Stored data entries
•••••

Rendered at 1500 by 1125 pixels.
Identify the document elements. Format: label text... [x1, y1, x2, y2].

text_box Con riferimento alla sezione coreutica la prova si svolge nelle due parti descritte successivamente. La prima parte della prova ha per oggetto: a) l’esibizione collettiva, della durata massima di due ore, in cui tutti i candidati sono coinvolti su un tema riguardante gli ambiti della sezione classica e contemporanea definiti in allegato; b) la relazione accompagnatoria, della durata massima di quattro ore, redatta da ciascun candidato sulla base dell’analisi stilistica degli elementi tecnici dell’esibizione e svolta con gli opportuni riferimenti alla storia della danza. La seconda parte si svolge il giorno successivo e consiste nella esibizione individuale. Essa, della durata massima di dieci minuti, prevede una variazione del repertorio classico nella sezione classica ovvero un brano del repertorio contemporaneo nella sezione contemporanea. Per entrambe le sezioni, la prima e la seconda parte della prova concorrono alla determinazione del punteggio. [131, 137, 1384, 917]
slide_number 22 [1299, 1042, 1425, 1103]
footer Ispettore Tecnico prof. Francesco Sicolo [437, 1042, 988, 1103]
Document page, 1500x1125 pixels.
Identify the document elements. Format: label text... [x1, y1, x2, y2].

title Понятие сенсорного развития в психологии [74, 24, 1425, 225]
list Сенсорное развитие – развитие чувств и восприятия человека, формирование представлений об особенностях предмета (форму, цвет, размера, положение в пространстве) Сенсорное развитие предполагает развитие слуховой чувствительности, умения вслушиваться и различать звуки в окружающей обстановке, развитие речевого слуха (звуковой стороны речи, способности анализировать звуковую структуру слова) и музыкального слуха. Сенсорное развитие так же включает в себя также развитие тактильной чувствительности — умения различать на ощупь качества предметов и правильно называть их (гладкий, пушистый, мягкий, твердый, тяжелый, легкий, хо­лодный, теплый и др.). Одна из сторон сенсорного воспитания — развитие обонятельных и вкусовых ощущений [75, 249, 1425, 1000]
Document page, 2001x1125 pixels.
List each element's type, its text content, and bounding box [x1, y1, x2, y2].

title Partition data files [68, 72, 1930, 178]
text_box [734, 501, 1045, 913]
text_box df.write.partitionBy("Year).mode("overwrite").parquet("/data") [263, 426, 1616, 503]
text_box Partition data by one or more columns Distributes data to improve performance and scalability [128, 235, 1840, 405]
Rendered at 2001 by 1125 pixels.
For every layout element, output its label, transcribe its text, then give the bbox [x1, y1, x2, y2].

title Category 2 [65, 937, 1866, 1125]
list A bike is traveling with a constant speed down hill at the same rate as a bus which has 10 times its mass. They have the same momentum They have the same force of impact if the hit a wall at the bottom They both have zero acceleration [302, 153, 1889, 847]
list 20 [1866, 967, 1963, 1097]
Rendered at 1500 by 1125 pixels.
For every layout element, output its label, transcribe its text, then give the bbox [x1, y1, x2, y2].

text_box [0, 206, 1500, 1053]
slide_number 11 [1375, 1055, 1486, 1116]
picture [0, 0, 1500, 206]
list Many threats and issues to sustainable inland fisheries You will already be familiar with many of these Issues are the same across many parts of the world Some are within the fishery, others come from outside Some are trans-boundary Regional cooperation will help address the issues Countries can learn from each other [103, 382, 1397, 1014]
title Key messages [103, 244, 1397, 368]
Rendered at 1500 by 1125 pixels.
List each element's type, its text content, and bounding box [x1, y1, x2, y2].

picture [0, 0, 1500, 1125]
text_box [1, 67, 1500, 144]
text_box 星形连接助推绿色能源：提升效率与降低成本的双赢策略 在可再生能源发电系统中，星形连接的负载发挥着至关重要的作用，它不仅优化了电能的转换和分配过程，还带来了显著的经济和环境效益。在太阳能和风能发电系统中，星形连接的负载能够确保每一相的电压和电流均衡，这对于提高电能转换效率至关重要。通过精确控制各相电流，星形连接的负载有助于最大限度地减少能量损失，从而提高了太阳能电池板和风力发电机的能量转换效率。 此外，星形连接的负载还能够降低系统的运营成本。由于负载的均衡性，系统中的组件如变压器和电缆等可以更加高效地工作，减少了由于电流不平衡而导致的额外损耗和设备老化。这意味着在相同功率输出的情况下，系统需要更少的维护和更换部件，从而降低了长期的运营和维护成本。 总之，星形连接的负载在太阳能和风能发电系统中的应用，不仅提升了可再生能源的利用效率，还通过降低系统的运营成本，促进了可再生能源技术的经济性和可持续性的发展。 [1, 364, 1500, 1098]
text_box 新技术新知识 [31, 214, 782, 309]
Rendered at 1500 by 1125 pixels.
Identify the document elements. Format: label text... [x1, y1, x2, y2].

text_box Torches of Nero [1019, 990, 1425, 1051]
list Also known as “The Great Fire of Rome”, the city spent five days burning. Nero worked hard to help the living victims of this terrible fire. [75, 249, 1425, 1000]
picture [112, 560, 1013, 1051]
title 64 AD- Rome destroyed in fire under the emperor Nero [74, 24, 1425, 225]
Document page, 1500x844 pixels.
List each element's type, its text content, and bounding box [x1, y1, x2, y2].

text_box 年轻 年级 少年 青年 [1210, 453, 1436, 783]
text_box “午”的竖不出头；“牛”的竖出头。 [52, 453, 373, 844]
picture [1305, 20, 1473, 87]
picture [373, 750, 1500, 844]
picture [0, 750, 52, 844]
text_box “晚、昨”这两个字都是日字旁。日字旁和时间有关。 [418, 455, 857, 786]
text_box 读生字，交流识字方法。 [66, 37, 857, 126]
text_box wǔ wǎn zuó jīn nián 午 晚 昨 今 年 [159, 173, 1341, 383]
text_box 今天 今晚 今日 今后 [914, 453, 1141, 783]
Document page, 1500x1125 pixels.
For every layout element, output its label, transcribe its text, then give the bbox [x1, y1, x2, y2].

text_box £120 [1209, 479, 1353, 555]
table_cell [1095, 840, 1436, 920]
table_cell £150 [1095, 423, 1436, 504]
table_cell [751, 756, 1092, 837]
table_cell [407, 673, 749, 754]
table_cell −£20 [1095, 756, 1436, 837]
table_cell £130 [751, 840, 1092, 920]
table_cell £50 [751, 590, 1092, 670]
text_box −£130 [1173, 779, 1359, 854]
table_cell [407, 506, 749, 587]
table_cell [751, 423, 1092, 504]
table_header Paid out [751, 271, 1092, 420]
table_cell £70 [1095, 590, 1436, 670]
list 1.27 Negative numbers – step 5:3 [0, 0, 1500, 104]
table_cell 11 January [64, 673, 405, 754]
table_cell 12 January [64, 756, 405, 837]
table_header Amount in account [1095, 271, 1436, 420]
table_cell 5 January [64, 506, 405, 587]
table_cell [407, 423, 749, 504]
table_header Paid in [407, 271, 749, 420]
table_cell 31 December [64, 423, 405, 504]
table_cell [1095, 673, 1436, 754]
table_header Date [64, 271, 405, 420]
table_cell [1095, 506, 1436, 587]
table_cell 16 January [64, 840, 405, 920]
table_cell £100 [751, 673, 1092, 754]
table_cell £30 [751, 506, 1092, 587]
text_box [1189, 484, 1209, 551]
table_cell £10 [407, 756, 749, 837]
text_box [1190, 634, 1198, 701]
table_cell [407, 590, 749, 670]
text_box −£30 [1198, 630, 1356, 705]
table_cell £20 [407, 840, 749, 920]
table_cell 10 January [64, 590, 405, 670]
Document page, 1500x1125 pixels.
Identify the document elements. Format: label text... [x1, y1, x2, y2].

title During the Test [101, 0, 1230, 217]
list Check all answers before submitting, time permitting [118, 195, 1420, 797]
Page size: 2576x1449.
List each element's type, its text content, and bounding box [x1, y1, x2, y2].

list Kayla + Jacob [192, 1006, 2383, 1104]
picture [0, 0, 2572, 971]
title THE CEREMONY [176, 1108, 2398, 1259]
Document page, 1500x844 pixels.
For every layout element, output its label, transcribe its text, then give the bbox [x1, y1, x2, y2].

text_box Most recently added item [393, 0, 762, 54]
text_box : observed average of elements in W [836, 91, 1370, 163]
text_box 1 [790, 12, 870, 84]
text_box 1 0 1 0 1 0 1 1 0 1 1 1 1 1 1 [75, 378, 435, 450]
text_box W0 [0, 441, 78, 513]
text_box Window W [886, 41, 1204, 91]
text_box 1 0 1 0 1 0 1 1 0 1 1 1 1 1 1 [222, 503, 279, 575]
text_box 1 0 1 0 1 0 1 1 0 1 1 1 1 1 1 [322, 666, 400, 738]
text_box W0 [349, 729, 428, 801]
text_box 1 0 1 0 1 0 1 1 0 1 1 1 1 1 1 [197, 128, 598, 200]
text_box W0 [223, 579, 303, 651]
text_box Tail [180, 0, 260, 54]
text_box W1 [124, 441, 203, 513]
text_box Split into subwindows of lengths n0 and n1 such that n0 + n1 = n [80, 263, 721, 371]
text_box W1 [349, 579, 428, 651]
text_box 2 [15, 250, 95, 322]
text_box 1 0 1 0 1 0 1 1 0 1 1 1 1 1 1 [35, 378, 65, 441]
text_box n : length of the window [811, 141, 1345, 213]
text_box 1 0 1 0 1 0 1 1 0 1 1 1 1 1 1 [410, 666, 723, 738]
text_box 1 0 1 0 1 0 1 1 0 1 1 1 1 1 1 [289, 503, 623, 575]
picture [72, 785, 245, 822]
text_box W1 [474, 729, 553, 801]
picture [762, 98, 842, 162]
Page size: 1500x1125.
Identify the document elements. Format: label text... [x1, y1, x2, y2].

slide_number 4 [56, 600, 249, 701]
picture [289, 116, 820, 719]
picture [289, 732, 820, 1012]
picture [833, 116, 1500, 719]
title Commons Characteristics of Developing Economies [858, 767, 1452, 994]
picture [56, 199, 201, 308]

•••••

Find how many lines contain "size" in the data. Write that number and nothing else.

## Answer section
2